O próprio porta-voz Sérgio Amaral confessou à coluna seu mal-estar inicial com as primeiras informações que recebeu sobre o encontro.
Nesse quadro, como se comporta a imprensa diária, assoberbada com horários de fechamento? Todas as fontes oficiais consultadas -do Banco Central e de outras áreas do governo- mostravam-se chocadas com a informação. A ponto de a diretoria do Banco Central acenar com a demissão coletiva naquela própria noite.
Apenas depois das 20 horas, o porta-voz reúne os jornalistas no Palácio para apresentar a versão oficial, não a tempo de entrar na edição de nenhum dos três grandes diários nacionais.
Não adianta culpar a imprensa pela rigidez do ``dead line" (horário de fechamento). Os prazos são dados objetivos da realidade dos jornais. Cabe às assessorias se prepararem para atuar dentro desse ritmo de fechamento, se não vira jogo de cabra-cega. Quem dispõe da versão se esconde. E a imprensa sai caçando versões às cegas.
Primeira versão
De qualquer modo, as críticas contra a síndrome da primeira versão -que acomete a imprensa- são relevantes. Se determinada versão mostra-se incorreta, em geral há enorme dificuldade em retificá-la posteriormente.
Nesse particular, é significativo o que ocorreu com a ISO-9000 (o programa de qualidade que virou mania de empresas nacionais). Durante meses a imprensa noticiava os recordes de certificação de ISO-9000 no país, como dado que demonstrava a modernização das empresas nacionais.
Meses atrás um diário carioca disparou o primeiro petardo contra a ISO-9000, por meio de matéria que insinuava que havia muita certificação no Brasil porque as empresas que davam consultoria eram as mesmas que certificavam seus clientes (algo tão desonesto quanto uma auto-escola ser a responsável pelo exame de motorista de seus alunos).
A matéria se baseava em entrevista com um consultor mineiro, funcionário da Fundação Dom Cabral -partidário da ``Qualidade Total``, método que ele considerava mais completo que a ISO-9000. De concreto, apenas uma acusação: a de que a Fundação Vanzolini (da Universidade de São Paulo) dava consultoria e certificava ao mesmo tempo.
O Inmetro, órgão do governo responsável pela homologação das empresas, entrou em contato com o consultor, que imediatamente voltou atrás nas acusações, a ponto de elogiar enfaticamente a Fundação Vanzolini. Constatou-se que tudo não passava de ciumeira de acadêmico -algo mais fatal que ciumeira de homem.

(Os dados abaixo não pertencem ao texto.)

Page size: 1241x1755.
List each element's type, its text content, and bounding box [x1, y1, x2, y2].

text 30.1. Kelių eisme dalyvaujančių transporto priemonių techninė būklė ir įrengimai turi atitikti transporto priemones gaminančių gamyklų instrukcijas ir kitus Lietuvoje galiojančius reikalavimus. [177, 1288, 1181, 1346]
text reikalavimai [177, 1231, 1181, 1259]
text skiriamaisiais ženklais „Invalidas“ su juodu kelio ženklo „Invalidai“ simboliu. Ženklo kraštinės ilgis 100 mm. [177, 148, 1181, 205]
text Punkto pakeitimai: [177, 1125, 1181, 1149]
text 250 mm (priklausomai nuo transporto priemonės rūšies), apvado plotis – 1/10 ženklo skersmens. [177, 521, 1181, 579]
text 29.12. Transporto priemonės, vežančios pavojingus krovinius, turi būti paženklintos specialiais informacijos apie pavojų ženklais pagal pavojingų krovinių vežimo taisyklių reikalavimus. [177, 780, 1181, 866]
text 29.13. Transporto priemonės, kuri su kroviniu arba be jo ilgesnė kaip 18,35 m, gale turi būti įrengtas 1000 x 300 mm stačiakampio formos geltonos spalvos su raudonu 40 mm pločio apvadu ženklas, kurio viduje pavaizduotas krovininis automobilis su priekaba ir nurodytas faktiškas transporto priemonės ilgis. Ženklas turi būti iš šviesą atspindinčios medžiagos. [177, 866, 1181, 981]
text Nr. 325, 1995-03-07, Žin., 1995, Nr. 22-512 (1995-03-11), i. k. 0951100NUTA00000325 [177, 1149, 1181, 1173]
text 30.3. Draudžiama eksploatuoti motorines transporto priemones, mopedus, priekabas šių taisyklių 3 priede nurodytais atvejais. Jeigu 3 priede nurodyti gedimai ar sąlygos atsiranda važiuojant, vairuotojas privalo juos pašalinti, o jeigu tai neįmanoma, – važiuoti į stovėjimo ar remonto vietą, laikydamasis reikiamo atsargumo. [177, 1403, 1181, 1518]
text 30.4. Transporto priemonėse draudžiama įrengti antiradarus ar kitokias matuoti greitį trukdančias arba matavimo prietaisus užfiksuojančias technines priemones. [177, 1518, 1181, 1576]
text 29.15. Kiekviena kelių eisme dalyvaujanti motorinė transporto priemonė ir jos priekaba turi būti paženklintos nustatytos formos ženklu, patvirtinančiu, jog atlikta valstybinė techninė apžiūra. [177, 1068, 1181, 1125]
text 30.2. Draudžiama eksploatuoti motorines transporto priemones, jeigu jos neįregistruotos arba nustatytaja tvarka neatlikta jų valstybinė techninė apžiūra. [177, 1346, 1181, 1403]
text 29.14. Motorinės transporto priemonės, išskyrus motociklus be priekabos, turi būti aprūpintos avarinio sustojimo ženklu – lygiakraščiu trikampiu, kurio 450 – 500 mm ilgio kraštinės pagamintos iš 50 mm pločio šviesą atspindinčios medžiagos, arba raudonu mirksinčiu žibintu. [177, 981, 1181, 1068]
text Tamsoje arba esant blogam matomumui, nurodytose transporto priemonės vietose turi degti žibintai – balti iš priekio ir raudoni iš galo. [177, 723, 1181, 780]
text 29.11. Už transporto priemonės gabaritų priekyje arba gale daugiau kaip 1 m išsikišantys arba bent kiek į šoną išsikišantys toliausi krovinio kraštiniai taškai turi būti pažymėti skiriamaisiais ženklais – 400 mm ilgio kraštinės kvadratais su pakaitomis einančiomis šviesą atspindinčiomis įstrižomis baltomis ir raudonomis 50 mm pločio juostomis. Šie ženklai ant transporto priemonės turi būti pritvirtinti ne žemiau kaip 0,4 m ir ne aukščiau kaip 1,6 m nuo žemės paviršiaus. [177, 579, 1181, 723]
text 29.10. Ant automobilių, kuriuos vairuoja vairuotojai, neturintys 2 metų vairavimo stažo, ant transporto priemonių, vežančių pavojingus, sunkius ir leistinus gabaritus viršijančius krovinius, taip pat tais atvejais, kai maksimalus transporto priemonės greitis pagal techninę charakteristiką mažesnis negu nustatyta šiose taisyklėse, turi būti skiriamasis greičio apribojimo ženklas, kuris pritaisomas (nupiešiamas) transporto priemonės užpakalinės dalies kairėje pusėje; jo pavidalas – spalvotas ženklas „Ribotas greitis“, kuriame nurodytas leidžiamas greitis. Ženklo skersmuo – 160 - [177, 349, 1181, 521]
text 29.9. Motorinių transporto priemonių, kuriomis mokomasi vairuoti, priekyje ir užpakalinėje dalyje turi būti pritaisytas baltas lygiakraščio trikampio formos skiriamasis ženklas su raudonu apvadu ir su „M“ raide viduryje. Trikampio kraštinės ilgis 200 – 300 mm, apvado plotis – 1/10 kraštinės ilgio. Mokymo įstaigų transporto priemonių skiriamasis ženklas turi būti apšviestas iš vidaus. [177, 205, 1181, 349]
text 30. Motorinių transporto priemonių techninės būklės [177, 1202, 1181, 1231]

O jornal comportou-se com correção, publicando a carta do Inmetro na seção do leitor, e admitindo na resposta que se enredara na conversa do consultor mineiro.
Dias depois, colunista de revista semanal -que lera a matéria, mas não a carta- reiterou a acusação, sem nenhuma informação adicional. Nova carta do Inmetro é publicada na seção de cartas da revista.
Uma coluna de jornal diário, que lera a nota da revista, mas não a retificação, volta à carga. Novo contato da Inmetro com o titular, que publica o desmentido na própria coluna.
Aí um colunista da ``Exame" lê a nota, mas não o desmentido, e faz extensa matéria de uma página, com dezenas de considerações contra a ISO-9000 -todas muito competentes, se não partissem de uma base falsa.
Na última edição da ``Exame", o colunista em questão publica crítica competente contra a imprensa diária a respeito do episódio Econômico. E levanta argumentos bastante consistentes contra a síndrome da primeira versão e a ditadura do ``dead line" (o prazo de fechamento dos jornais).
O desmentido sobre a ISO-9000 certamente vai sair em suas próximas colunas, já que, como se sabe, ``dead line" de revista quinzenal é um sufoco.